Beaucoup disaient que jamais ils ne seraient entraineurs et ils le sont devenus. Ils ne s’en sortent pas trop mal et forcément il y a une petite part qui m’appartient un peu, j’en suis plutôt fier qu’il ait eu à subir mon influence didactique et pédagogique. Me concernant, je dois à Jean-Pierre Lacoux, qui était initialement dans ce métier, la noblesse de la fonction d’entraîneur. Il m’a fait aimer ce métier.
À propos du métier d’entraîneur, la polémique qui agite actuellement les éventuelles suppressions de postes de CTS démontre la fragilité de l’activité…
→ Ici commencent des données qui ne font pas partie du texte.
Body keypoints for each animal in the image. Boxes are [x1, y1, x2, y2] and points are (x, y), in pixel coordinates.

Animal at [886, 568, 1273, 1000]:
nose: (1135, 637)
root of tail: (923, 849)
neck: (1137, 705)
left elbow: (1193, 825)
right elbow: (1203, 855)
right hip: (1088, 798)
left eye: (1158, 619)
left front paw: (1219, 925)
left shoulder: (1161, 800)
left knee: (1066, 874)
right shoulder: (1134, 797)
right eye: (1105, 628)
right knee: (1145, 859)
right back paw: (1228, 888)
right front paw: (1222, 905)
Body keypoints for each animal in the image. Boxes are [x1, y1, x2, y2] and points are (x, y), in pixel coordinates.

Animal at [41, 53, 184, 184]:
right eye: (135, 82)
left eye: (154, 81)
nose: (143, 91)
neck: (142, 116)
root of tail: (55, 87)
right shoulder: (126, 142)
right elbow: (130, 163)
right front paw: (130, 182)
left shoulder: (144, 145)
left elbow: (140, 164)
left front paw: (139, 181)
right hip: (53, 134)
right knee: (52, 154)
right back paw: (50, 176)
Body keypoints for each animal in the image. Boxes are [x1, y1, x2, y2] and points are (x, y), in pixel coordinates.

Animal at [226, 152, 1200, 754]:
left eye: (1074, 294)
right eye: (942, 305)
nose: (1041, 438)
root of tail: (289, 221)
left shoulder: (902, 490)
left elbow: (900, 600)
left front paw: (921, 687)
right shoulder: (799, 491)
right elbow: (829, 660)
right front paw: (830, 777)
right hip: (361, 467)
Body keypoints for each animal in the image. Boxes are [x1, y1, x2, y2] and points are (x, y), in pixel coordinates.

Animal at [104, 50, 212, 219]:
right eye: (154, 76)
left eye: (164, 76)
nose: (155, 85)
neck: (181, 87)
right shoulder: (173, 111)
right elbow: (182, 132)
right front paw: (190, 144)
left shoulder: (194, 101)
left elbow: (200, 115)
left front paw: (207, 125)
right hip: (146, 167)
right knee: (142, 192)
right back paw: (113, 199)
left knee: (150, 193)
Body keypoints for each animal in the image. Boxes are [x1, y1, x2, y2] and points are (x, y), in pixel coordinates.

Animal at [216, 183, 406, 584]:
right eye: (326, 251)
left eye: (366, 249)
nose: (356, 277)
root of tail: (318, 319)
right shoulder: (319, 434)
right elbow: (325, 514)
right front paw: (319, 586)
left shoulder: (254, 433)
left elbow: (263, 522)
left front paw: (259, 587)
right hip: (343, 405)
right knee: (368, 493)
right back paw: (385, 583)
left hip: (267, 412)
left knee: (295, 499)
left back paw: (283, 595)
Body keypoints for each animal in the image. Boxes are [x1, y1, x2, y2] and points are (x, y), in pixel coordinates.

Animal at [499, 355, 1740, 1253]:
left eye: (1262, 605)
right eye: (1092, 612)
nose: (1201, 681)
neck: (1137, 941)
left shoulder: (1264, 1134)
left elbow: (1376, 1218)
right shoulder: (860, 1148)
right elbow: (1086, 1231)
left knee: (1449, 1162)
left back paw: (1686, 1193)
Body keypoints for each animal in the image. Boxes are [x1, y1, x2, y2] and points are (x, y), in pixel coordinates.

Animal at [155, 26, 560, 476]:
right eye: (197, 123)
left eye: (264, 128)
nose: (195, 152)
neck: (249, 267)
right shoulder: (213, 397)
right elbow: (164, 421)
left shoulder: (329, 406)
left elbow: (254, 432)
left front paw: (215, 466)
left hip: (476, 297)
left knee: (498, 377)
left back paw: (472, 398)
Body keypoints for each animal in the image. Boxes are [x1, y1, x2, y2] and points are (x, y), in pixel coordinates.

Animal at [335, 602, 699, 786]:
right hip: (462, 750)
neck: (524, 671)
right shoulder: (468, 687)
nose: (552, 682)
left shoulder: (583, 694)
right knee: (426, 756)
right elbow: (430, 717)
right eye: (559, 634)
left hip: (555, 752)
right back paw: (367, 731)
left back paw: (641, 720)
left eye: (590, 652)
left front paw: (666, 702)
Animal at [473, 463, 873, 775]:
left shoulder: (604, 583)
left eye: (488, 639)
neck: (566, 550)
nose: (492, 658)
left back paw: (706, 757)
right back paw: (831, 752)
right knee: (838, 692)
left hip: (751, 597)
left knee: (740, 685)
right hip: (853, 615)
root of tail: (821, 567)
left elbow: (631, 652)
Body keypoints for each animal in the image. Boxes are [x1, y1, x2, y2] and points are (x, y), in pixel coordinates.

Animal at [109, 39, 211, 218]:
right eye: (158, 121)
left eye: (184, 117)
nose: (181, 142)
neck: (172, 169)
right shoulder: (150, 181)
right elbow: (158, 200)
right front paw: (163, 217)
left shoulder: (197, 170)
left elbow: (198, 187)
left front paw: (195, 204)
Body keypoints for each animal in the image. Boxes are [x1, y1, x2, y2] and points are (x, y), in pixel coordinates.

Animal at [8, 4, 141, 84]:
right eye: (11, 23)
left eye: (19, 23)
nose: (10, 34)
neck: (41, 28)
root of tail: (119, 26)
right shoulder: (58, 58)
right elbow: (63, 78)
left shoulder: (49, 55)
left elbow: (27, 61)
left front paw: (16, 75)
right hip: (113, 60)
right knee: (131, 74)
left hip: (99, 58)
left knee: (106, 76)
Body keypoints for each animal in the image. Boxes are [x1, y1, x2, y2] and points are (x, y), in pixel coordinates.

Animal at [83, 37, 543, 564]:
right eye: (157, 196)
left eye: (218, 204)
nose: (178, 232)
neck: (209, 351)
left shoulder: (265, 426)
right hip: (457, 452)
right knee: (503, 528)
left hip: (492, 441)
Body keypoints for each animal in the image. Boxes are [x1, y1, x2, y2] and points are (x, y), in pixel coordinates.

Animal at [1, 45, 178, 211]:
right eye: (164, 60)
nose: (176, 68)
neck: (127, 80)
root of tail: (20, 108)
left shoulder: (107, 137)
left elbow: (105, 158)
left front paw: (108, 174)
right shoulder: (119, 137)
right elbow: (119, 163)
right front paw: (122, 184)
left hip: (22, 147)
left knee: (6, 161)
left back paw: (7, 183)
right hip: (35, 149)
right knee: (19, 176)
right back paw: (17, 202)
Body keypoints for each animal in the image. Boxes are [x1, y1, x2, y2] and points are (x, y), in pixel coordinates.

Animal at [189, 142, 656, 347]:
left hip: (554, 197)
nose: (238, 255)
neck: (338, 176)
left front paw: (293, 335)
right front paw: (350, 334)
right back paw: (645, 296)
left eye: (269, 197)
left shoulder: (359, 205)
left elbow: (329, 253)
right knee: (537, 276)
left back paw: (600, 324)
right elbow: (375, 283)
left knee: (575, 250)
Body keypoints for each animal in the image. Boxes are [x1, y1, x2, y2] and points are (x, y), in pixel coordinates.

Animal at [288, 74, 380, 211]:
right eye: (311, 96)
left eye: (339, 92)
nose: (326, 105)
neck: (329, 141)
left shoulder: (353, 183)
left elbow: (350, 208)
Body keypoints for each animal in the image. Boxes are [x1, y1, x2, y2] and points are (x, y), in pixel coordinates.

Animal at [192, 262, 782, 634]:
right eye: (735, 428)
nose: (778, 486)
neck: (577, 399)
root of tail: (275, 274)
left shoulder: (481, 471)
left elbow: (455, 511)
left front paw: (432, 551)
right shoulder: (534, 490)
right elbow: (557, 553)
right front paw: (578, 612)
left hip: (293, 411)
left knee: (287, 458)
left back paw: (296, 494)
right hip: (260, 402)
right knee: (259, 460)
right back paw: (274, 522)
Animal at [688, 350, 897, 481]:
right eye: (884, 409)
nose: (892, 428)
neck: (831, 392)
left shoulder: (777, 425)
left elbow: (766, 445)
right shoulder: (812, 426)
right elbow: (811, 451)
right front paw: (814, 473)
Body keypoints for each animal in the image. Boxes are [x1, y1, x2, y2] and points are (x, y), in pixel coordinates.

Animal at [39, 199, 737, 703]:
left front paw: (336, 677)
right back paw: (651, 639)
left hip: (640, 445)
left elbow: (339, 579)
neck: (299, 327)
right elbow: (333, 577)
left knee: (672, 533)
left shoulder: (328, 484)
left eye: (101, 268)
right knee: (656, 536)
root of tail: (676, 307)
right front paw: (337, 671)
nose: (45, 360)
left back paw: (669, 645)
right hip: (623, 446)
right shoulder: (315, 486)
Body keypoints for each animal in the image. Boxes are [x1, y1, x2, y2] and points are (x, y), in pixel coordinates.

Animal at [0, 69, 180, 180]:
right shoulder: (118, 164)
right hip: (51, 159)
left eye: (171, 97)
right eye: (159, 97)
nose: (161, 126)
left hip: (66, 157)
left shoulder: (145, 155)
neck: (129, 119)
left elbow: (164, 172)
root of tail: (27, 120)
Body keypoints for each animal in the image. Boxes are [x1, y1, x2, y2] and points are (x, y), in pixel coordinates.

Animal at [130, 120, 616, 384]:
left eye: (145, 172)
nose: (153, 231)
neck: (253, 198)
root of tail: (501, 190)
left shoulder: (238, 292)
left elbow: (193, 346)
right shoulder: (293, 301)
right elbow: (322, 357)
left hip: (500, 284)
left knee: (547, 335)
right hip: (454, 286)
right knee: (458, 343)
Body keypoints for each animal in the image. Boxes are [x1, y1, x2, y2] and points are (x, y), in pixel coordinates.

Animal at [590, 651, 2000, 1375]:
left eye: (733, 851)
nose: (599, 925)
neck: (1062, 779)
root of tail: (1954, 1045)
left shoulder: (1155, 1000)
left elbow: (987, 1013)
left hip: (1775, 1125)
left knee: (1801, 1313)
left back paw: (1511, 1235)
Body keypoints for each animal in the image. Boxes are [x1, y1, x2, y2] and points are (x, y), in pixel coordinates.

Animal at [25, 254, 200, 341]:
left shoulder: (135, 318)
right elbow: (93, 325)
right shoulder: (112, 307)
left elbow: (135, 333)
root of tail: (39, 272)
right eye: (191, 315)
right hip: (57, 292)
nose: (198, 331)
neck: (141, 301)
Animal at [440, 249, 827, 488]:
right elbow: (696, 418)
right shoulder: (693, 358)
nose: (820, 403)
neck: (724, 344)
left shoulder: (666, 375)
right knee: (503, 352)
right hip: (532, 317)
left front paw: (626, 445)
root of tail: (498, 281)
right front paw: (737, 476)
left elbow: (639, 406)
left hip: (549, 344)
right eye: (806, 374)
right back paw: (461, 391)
Je récite ce qu’a déclaré Philippe Bana. Les premières attaques remontent à 1996 lorsque Jacques Chirac était président et Guy Drut, ministre des sports, qui avait déjà remis en cause le statut des CTS. Nous avions mis en place une sorte de manifestation qui s’était illustrée lors de la cérémonie d’ouverture à Atlanta. Au premier rang de la délégation française, figuraient des cadres techniques et j’étais l’un d’eux. Alain Mouchel était aussi très impliqué.
La sécurité de l’emploi est un avantage précieux dans un sport comme le nôtre. Les choses se sont ensuite tassées mais aujourd’hui le gouvernement de Mr Philippe revient avec la même interrogation. Cela ne me choque pas d’imaginer que des gens en charge de l’État s’interrogent. Mais en même temps, 1600 CTS, c’est un tout petit contingent sur la masse d’agents publics.
Tu as annoncé dans les colonnes du magazine Handaction l’arrêt de ta chronique et de ton rôle de consultant pour le groupe RMC Sport. Pourquoi ce double arrêt ?
J’ai pris la décision car j’ai estimé que RMC SPORT m’avait fait un coup fourré au cours de la saison dernière. Aucun des responsables n’a assumé de m’enlever les commentaires de la coupe EHF après les avoir confiés à Christophe Mazel. J’ai peut-être un orgueil mal placé mais je collaborais avec ce média depuis 2005. J’ai aussi décidé d’arrêter avec le magazine Handaction, une collaboration sous le sceau du bénévolat. J’ai fait un peu de peine à Rodolphe Tréhet, le rédacteur en chef.